A total of 83,000 more people are in work than a year ago, but unemployment remains stubbornly high at 6 per cent and wages are barely moving.
The unemployment rate in the March quarter is well above the level of 5.6 per cent expected by the Reserve Bank earlier this year and wages rises are less than expected.
Economists say the central bank may therefore lift the official cash rate next month, but then hit the pause button, possibly for many months, especially with the dollar still so high.
The 3.7 per cent lift in job numbers since the March quarter last year was the strongest seen for a decade, with about half of that in the building sector.
Annual jobs growth was probably among the best of any developed economy in the world, economists said, and pointed to economic growth of at least 1 per cent in the March quarter.
But unemployment remains stuck at 6 per cent when it had been expected to fall in figures out from Statistics NZ yesterday. New Zealand's unemployment rate is still 11th in the OECD and still higher than Australia's 5.9 per cent rate.

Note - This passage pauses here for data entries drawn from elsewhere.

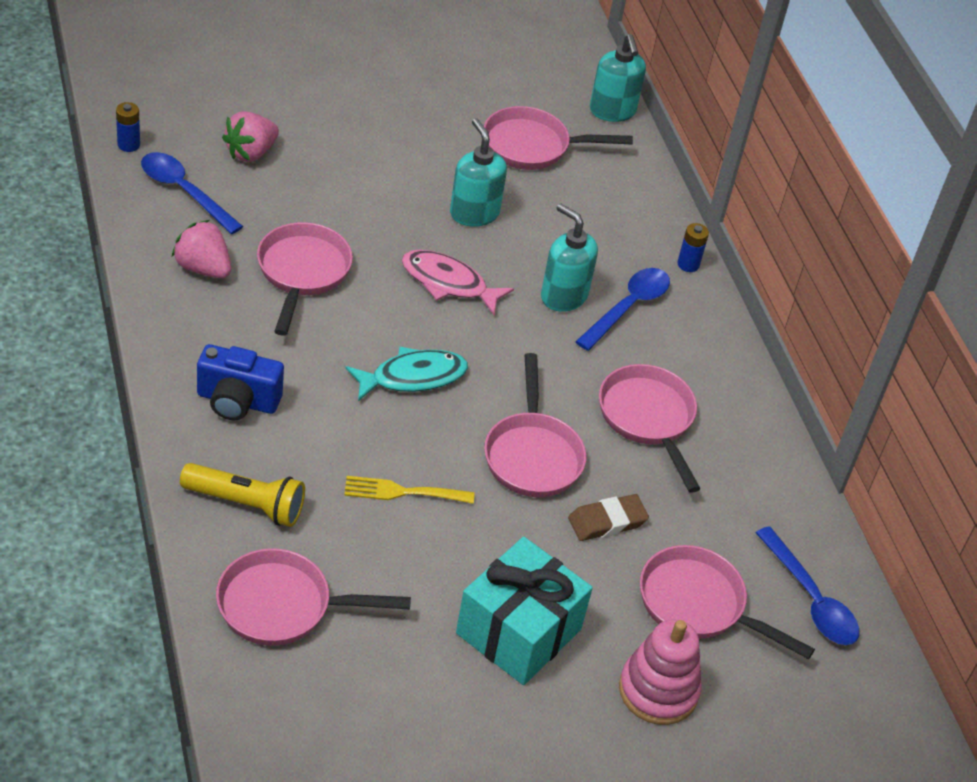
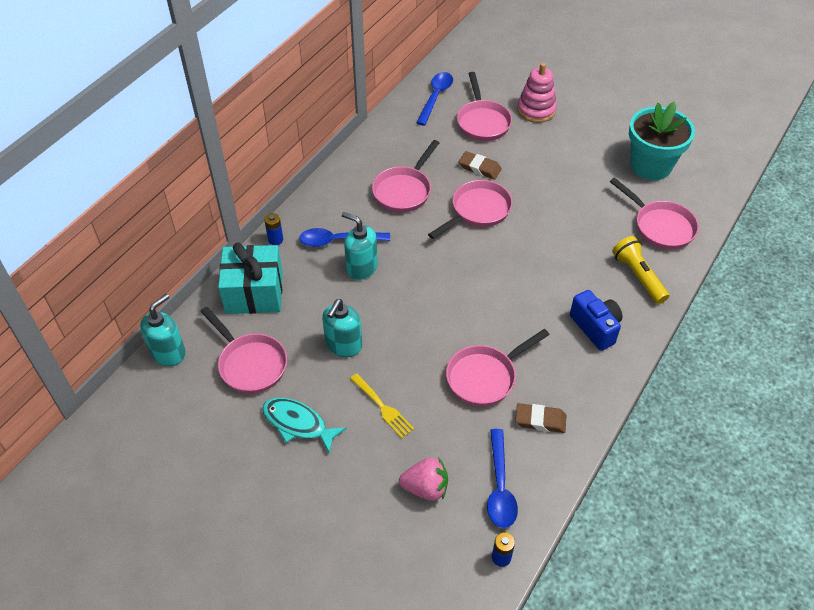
camera: 125 degrees left, 5 degrees up
(203, 268) = (540, 420): pink strawberry -> brown eraser
(391, 712) = (650, 166): none -> turquoise flower pot
(402, 492) = (557, 235): yellow fork -> yellow fork (383, 408)
(412, 377) = (491, 280): turquoise fish -> turquoise fish (298, 424)
(449, 283) = (411, 315): pink fish -> none
(518, 631) = (567, 158): turquoise gift -> turquoise gift (254, 293)
(563, 296) = (361, 267): turquoise soap dispenser -> turquoise soap dispenser turned 120 degrees clockwise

However, latest job market figures show "the economy is on fire", according to Bank of New Zealand economists, suggesting that the Reserve Bank needs to get interest rates up as soon as possible.
But with the New Zealand dollar still high, the bank may move the OCR up again next month and in July but then take a pause, possibly for a few months.
"A near term pause is looking increasingly likely," BNZ head of research Stephen Toplis said, as the central bank tried to hobble the high dollar.
Reserve Bank governor Graeme Wheeler said yesterday that the dollar was overvalued and the central bank may 'intervene" in the currency.
Meanwhile, construction jobs, especially in Canterbury, are a key factor in the strong growth in jobs. Total jobs nationally grew by another 22,000 in the March quarter.
But as jobs grew strongly, more people also said they were available for work, leaving unemployment at 6 per cent.
The participation rate is now up to a record level of 69.3 per cent. If the rate had stayed unchanged, unemployment would have fallen to about 5.5 per cent. That ample supply of workers is keeping a tight lid on wage rises, for now.
The Statistics NZ figures showed average private sector wages up 1.6 per cent in the past year, which was weaker than expected and just a fraction ahead of annual inflation at 1.5 per cent.
That low wage growth meant there was less urgency for the Reserve Bank to raisethe OCR with less underlying pressure on the job market.
ASB Bank economists said wages growth remained "very subdued" but that was not surprising given the fair degree of slack that still remained in the labour market.
While job numbers were growing, that was being offset by strong participation and a rising population, especially with booming migration.
Green Party co-leader Metiria Turei said National was failing to deliver lower unemployment.
But Economic Development Minister Steven Joyce said the 83,000 increase in jobs showed that anyone "who calls this bad news is not really looking at the numbers".